### Action item A
Reproduce the portion of the eBPF flow dissector patch between "This eBPF program" and "insertions(+), 1 deletion(-)", inclusive.

### Selected excerpt
╔══

From: Petar Penkov <ppen...@google.com>

This eBPF program extracts basic/control/ip address/ports keys from
incoming packets. It supports recursive parsing for IP encapsulation,
and VLAN, along with IPv4/IPv6 and extension headers.  This program is
meant to show how flow dissection and key extraction can be done in
eBPF.

Link: http://vger.kernel.org/netconf2017_files/rx_hardening_and_udp_gso.pdf
Signed-off-by: Petar Penkov <ppen...@google.com>
Signed-off-by: Willem de Bruijn <will...@google.com>
---
 tools/testing/selftests/bpf/Makefile   |   2 +-
 tools/testing/selftests/bpf/bpf_flow.c | 373 +++++++++++++++++++++++++
 2 files changed, 374 insertions(+), 1 deletion(-)
 create mode 100644 tools/testing/selftests/bpf/bpf_flow.c

diff --git a/tools/testing/selftests/bpf/Makefile 
b/tools/testing/selftests/bpf/Makefile
index fff7fb1285fc..e65f50f9185e 100644
--- a/tools/testing/selftests/bpf/Makefile
+++ b/tools/testing/selftests/bpf/Makefile
@@ -35,7 +35,7 @@ TEST_GEN_FILES = test_pkt_access.o test_xdp.o test_l4lb.o 
test_tcp_estats.o test
        test_get_stack_rawtp.o test_sockmap_kern.o test_sockhash_kern.o \
        test_lwt_seg6local.o sendmsg4_prog.o sendmsg6_prog.o 
test_lirc_mode2_kern.o \
        get_cgroup_id_kern.o socket_cookie_prog.o test_select_reuseport_kern.o \
-       test_skb_cgroup_id_kern.o
+       test_skb_cgroup_id_kern.o bpf_flow.o
 
 # Order correspond to 'make run_tests' order
 TEST_PROGS := test_kmod.sh \
diff --git a/tools/testing/selftests/bpf/bpf_flow.c 
b/tools/testing/selftests/bpf/bpf_flow.c
new file mode 100644
index 000000000000..5fb809d95867
--- /dev/null
+++ b/tools/testing/selftests/bpf/bpf_flow.c
@@ -0,0 +1,373 @@
+// SPDX-License-Identifier: GPL-2.0
+#include <limits.h>
+#include <stddef.h>
+#include <stdbool.h>
+#include <string.h>
+#include <linux/pkt_cls.h>
+#include <linux/bpf.h>
+#include <linux/in.h>
+#include <linux/if_ether.h>
+#include <linux/icmp.h>
+#include <linux/ip.h>
+#include <linux/ipv6.h>
+#include <linux/tcp.h>
+#include <linux/udp.h>
+#include <linux/if_packet.h>
+#include <sys/socket.h>
+#include <linux/if_tunnel.h>
+#include <linux/mpls.h>
+#include "bpf_helpers.h"

╚══

### Listed entries

╔══

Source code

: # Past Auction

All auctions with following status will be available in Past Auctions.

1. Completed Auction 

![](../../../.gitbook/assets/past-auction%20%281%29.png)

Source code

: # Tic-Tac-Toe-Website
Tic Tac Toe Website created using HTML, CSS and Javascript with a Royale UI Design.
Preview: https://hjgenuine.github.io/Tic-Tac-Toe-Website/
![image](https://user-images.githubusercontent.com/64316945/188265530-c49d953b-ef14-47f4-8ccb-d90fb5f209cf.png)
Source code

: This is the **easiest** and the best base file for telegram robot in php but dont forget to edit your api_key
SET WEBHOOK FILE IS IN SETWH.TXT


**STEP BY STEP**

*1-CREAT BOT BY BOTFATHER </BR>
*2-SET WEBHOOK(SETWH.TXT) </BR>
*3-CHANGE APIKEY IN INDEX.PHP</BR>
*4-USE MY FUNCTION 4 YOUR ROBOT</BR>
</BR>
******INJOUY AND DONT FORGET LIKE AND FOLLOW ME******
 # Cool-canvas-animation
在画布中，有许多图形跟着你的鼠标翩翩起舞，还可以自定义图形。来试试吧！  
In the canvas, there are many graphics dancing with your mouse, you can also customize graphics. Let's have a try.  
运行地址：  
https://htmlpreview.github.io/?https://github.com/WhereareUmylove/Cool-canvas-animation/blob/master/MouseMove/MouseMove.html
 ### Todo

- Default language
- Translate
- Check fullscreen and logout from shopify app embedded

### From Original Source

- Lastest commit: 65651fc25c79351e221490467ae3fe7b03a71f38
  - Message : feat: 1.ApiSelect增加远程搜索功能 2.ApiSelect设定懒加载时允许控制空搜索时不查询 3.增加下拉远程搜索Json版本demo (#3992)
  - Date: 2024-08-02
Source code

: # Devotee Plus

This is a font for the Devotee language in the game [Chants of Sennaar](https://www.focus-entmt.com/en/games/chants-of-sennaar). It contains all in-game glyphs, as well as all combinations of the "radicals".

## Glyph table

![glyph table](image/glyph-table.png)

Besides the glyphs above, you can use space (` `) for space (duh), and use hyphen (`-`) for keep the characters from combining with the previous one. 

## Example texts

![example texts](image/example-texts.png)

╚══

### Action item B
How many lines of the listing contain the word "This"? Give only the number.

### Your response A
This eBPF program extracts basic/control/ip address/ports keys from
incoming packets. It supports recursive parsing for IP encapsulation,
and VLAN, along with IPv4/IPv6 and extension headers.  This program is
meant to show how flow dissection and key extraction can be done in
eBPF.

Link: http://vger.kernel.org/netconf2017_files/rx_hardening_and_udp_gso.pdf
Signed-off-by: Petar Penkov <ppen...@google.com>
Signed-off-by: Willem de Bruijn <will...@google.com>
---
 tools/testing/selftests/bpf/Makefile   |   2 +-
 tools/testing/selftests/bpf/bpf_flow.c | 373 +++++++++++++++++++++++++
 2 files changed, 374 insertions(+), 1 deletion(-)

### Your response B
2